CloudQuery job performance issues after upgrading to plugin version v22.14.0

Hello CQ team,

After upgrading to the new plugin version, CloudQuery jobs are taking too long to finish. You can see from the screenshot that the duration for the job to complete on plugin version v18.4.0 is just 34 minutes. However, after upgrading to plugin version v22.14.0, the duration of the job increased to 5.72 hours, which is very high.

Config used for v18.4.0:

  kind: source
  spec:
    name: "aws-tables"
    path: "cloudquery/aws"
    version: "v18.4.0"
    concurrency: 300000
    destinations: ["postgresql"]
    tables:
      - "*"
    skip_tables:
      - aws_organization_resource_policies
      - aws_organizations
      - aws_organizations_*
      - aws_iam_*
      - aws_cloudtrail_*
      - aws_cloudwatchlogs_*
      - aws_athena_*
      - aws_cloudtrail_events
      - aws_inspector2_findings
      - aws_inspector_findings
      - aws_guardduty_*
      - aws_frauddetector_*
      - aws_config_*
      - aws_accessanalyzer_*
      - aws_stepfunctions_*
      - aws_glue_job_runs
      - aws_ecr_repository_image_scan_findings
      - aws_securityhub_findings
    spec:
      org:
        member_role_name: cq-role
      aws_debug: true
      max_retries: 2
      max_backoff: 30
      regions:
        - "specific-region-01"
  ---
  kind: destination
  spec:
    name: postgresql
    path: cloudquery/postgresql
    version: "v4.2.2"
    write_mode: "overwrite-delete-stale"
    spec:
      connection_string: ${CQ_DSN}

Config used for v22.14.0:

  kind: source
  spec:
    name: "aws-tables"
    path: "cloudquery/aws"
    version: "v22.14.0"
    concurrency: 300000
    destinations: ["postgresql"]
    tables:
      - "*"
    skip_tables:
      - aws_organization_resource_policies
      - aws_organizations
      - aws_organizations_*
      - aws_iam_*
      - aws_cloudtrail_*
      - aws_cloudwatchlogs_*
      - aws_athena_*
      - aws_cloudtrail_events
      - aws_inspector2_findings
      - aws_inspector_findings
      - aws_guardduty_*
      - aws_frauddetector_*
      - aws_config_*
      - aws_accessanalyzer_*
      - aws_stepfunctions_*
      - aws_glue_job_runs
      - aws_ecr_repository_image_scan_findings
      - aws_securityhub_findings
      - aws_ssoadmin_*
    spec:
      org:
        member_role_name: cq-role
      aws_debug: true
      max_retries: 2
      max_backoff: 30
      regions:
        - 'specific-region-01'
  ---
  kind: source
  spec:
    name: "aws-low-ratelimit"
    path: "cloudquery/aws"
    version: "v22.14.0"
    concurrency: 100
    destinations: ["postgresql"]
    tables:
      - "aws_ssoadmin_instances"
    spec:
      org:
        member_role_name: cq-role
      aws_debug: true
      max_retries: 2
      max_backoff: 30
      regions:
        - 'specific-region-01'
  ---
  kind: destination
  spec:
    name: postgresql
    path: cloudquery/postgresql
    version: "v6.0.8"
    write_mode: "overwrite-delete-stale"
    spec:
      connection_string: ${CQ_DSN}

I suspect that what happened for this run that differed is that the upgraded version caused some DB migrations; as in, some table columns got shifted around or something like that.

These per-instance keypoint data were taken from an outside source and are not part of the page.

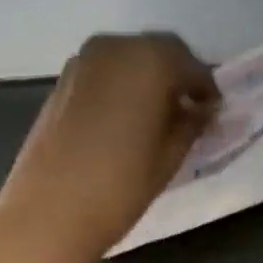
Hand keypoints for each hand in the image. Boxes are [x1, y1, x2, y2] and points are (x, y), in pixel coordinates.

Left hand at [0, 32, 218, 262]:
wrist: (47, 213)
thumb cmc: (119, 187)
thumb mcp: (169, 157)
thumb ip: (191, 124)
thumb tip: (202, 110)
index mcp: (150, 62)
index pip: (192, 66)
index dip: (207, 89)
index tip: (214, 111)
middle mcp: (116, 48)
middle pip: (159, 50)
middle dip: (178, 74)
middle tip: (191, 107)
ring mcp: (84, 61)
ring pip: (130, 56)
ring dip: (149, 76)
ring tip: (159, 113)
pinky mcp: (63, 80)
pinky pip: (106, 70)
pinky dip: (123, 83)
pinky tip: (128, 116)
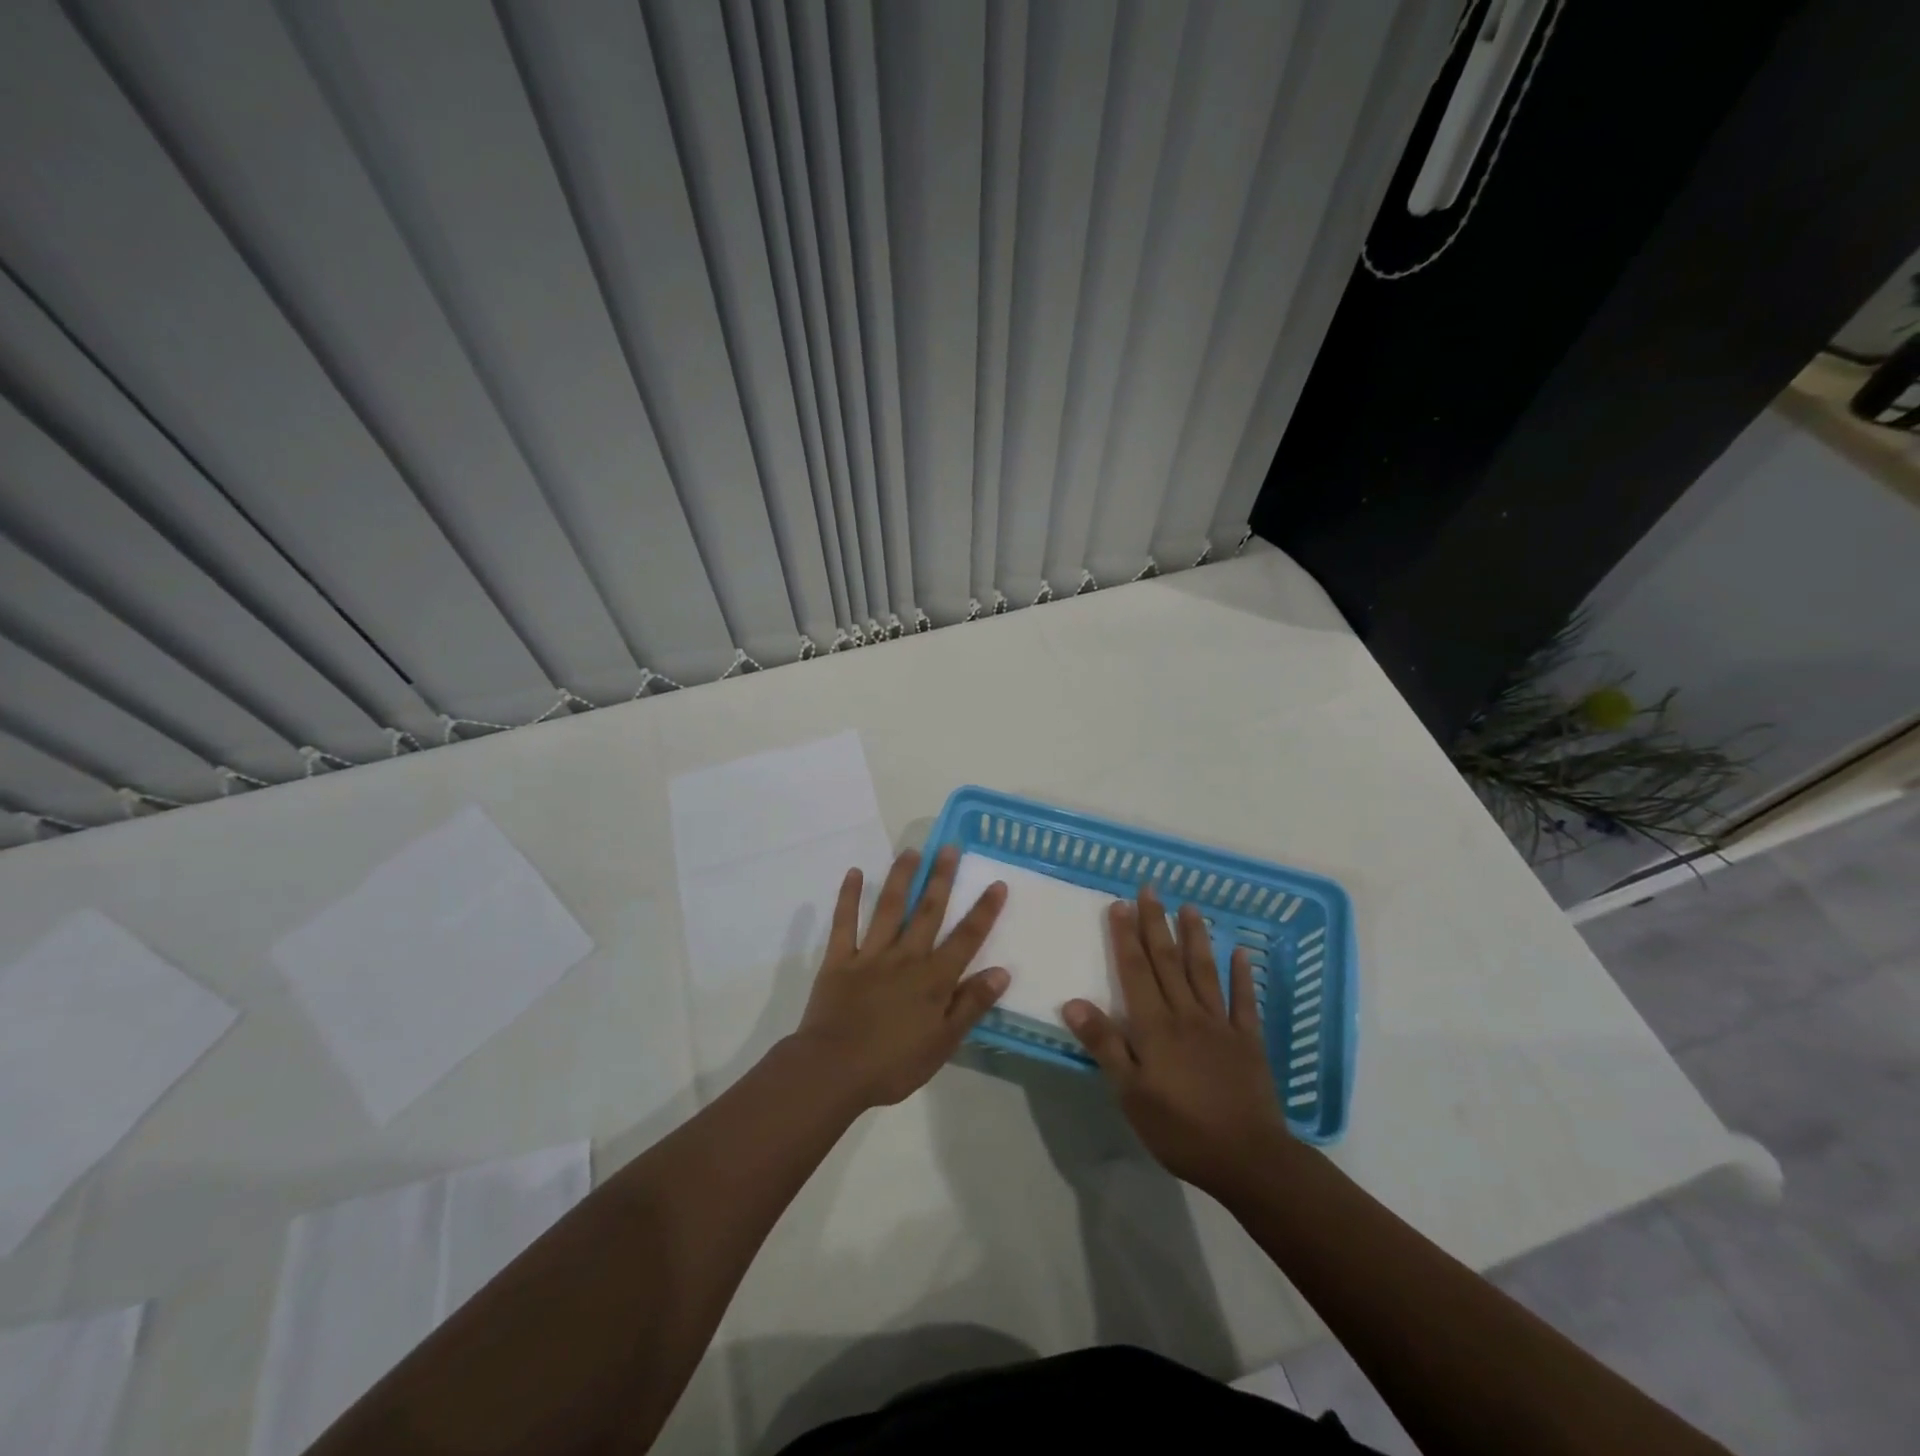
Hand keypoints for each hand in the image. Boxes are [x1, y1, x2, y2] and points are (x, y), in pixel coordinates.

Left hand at [792, 845, 1009, 1108]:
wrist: (833, 1071)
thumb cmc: (893, 1064)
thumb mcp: (943, 1043)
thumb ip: (971, 1005)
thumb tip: (1002, 971)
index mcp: (933, 979)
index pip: (966, 938)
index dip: (984, 911)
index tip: (996, 883)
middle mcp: (905, 957)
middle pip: (927, 911)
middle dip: (941, 878)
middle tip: (949, 847)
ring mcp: (870, 955)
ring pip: (889, 908)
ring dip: (901, 877)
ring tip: (911, 851)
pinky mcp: (839, 960)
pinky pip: (844, 923)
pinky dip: (848, 897)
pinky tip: (854, 872)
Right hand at [1064, 884, 1288, 1195]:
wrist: (1248, 1158)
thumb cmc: (1180, 1128)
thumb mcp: (1131, 1094)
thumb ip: (1105, 1045)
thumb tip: (1074, 1002)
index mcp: (1155, 1026)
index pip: (1136, 971)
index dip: (1127, 937)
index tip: (1120, 904)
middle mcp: (1186, 1014)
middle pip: (1168, 961)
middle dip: (1156, 924)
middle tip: (1150, 889)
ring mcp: (1221, 1024)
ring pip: (1204, 971)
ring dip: (1195, 936)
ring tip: (1189, 907)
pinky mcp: (1249, 1041)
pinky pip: (1245, 1001)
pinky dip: (1243, 974)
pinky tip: (1241, 952)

Have you performed any subsequent runs after the upgrade?

@neat-kingfish - That is a great idea; various table migrations would definitely have added latency!

@summary-robin In between v18.4 and v22.14, there were nearly 100 new tables and 400 services that are now available in new regions. Each could add significant latency depending on the number of resources, accounts, and regions being synced. If you look at the changelog for the AWS plugin, you can see all of the tables that have been added: AWS Plugin Changelog

I would suggest that you identify the tables in the v18 version of the plugin that you are interested in syncing and then only sync those same tables in v22.14. If there is a huge jump in duration between versions when syncing the same tables, please let us know and we will investigate!

Here is a list of all of the tables that were added between v18.4 and v22.14:

Yes, I tried a couple of runs and it’s been a week now, still getting the same duration results.

@summary-robin - Just wanted to let you know that we found a bug in the PostgreSQL destination that impacts the performance when syncing very large tables. I would suggest upgrading to the latest Postgres version (can be found here).

If your sync times are still much higher between v18 and v22, please let us know!